In 1968, almost five years after the killing of President John F. Kennedy had stunned America, the hopes of Democrat voters were pinned on his idealistic younger brother.
At 42, Robert F. Kennedy was seeking nomination as Democrat presidential candidate. Yet no one realised that history was about to repeat itself in a brutal and shocking way.
6.30pm, Tuesday, June 4, 1968. Malibu, California
All day, Californians have been voting in a crucial primary. If Robert Kennedy wins, he’ll almost certainly get the Democratic nomination — then run for President against the Republicans‘ Richard Nixon.
Right now, Bobby — as everyone calls him — is setting off for his campaign HQ in downtown Los Angeles. Film director John Frankenheimer is at the wheel.
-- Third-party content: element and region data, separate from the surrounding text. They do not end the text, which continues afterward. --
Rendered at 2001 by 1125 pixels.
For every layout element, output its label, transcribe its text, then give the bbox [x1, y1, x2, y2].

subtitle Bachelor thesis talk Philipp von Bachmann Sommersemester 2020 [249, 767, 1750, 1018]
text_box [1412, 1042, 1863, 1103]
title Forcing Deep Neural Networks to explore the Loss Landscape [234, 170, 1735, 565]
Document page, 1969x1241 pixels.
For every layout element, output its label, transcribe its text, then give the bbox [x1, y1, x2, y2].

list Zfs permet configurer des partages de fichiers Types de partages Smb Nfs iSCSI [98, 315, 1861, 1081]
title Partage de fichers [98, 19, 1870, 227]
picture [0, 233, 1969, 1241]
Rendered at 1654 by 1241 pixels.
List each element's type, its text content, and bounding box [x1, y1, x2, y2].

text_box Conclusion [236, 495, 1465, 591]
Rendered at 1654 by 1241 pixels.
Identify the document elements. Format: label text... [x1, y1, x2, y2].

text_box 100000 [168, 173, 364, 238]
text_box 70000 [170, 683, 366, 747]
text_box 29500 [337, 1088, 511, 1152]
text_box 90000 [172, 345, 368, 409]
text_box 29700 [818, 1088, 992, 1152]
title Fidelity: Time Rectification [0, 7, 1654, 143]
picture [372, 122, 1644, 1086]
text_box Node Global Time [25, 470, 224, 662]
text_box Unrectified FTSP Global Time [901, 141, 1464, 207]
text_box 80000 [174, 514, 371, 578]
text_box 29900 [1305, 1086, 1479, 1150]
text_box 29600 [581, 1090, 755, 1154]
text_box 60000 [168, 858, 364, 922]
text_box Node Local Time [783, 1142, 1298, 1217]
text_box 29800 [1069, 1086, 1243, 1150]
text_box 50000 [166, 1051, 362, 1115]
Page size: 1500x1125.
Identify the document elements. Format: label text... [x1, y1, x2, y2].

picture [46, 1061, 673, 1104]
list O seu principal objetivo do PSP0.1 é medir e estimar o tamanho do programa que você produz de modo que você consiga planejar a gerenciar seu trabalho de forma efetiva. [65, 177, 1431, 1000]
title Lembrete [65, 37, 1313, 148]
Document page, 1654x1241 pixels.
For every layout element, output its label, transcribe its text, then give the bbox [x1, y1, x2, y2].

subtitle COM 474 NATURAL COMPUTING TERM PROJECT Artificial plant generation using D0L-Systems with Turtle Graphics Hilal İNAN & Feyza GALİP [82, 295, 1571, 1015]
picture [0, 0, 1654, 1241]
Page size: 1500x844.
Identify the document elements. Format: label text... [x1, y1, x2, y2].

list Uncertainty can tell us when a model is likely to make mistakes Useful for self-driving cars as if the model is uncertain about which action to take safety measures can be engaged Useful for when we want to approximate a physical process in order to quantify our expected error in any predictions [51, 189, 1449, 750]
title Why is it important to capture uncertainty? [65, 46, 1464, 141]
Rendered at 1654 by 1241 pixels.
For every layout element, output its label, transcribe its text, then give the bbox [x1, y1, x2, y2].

Bobby slumps exhausted in the passenger seat of his friend’s Rolls-Royce. For the past 80 days, he’s been criss-crossing America. In most places, he’s been greeted like a rock star, with people frantically trying to reach out and touch him.
The man currently in the White House, Lyndon B. Johnson, has seen the writing on the wall — he recently announced he won’t be running.
The allure of another President Kennedy, almost five years after the assassination of JFK, is just too strong.
Whether Bobby can beat Nixon is another matter. Not everyone approves of his determination to end racial inequality or his constant talk of radical change. In Washington DC, he’s clashed with everyone from the military establishment to the FBI and CIA.
Back on the freeway, Bobby suddenly realises that Frankenheimer is driving too fast. ‘Take it easy, John,’ he says. ‘Life’s too short.’
8.10pm, Los Angeles
Frankenheimer’s Rolls pulls into the Ambassador Hotel car park.